JOurnal Entry June 3, 2007

Thinking about losing a few pounds (more like 25-30) has been on my mind a lot. Re reading my last post make me rethink the 6 pounds added (on top of my pre-pregnancy need-to-lose) because surely it must be more than that. Even my larger sized clothing is not fitting right. My gut is huge... all soft and jiggly. A goal of 25 pounds seems reasonable. I need to set a goal for myself, but I have no desire to exercise. If I could just do that, I'd be much better off.

I stopped at my friend's house the other day and as we were talking about losing weight and toning up, she mentioned how it's not like Mathias is so little that I could blame my extra chub on him anymore, and there is another woman in her group that has a 6 month old baby...now she has something to blame it on. I know that my friend wouldn't say something to me like that to hurt my feelings, that she just wasn't thinking. But that's what hurt most. She had forgotten that I too had a baby 6 months ago. I gently reminded her of that before she had her entire thought of it out of her mouth, but it's been nagging at me for five days now.

So I did make it out to see the girls this week. I was so glad I did. I went on a different day and met a girl who gave her baby up for adoption in December. She was so mature and approachable. I had a wonderful conversation with her for about an hour. I hope to be able to see her over the summer. She said that she doesn't have anyone to talk to and that her parents are not too supportive of her decision. I hope that we can become friends.

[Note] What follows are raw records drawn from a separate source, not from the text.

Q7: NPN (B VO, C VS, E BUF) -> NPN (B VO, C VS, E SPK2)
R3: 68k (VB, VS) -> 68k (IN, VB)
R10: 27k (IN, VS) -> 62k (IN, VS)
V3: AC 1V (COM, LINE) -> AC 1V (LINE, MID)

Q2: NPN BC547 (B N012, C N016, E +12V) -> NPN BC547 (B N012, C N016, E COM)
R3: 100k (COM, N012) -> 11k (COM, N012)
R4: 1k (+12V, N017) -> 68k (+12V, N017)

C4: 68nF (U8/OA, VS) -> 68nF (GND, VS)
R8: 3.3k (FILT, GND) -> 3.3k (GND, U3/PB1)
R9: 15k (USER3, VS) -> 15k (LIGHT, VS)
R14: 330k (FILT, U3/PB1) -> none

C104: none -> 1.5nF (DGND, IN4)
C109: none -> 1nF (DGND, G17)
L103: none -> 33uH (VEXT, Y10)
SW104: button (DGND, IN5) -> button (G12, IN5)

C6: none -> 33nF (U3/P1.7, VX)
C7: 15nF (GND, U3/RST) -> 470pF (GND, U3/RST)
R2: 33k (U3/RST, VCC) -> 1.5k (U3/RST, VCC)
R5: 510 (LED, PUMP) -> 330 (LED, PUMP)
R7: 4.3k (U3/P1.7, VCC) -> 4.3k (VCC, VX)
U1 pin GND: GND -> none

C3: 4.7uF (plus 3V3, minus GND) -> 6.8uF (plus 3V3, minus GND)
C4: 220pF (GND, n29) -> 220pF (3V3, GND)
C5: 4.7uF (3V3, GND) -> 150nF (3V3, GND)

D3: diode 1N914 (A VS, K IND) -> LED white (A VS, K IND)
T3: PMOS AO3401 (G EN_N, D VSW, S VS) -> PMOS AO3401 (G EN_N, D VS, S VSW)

I talked with Brian's mom (DeVaul) on Friday. Just catching up on things. Eventually, the conversation turned to Charlotte and she mentioned that she took pictures of the funeral. I had no idea. On that day, if I knew, I probably would have not wanted her to, but now I am so glad she did. She said she would send me a copy of them as soon as she could. I asked her if there was a picture of the casket and she said yes. My mind flooded with the image of the casket and it's tiny handles. It was supposed to be baby pink but was so light, it looked almost white. And the dumb green tablecloth. All wrinkled and old looking. I can't help but wonder what Charlotte looked like in that tiny coffin.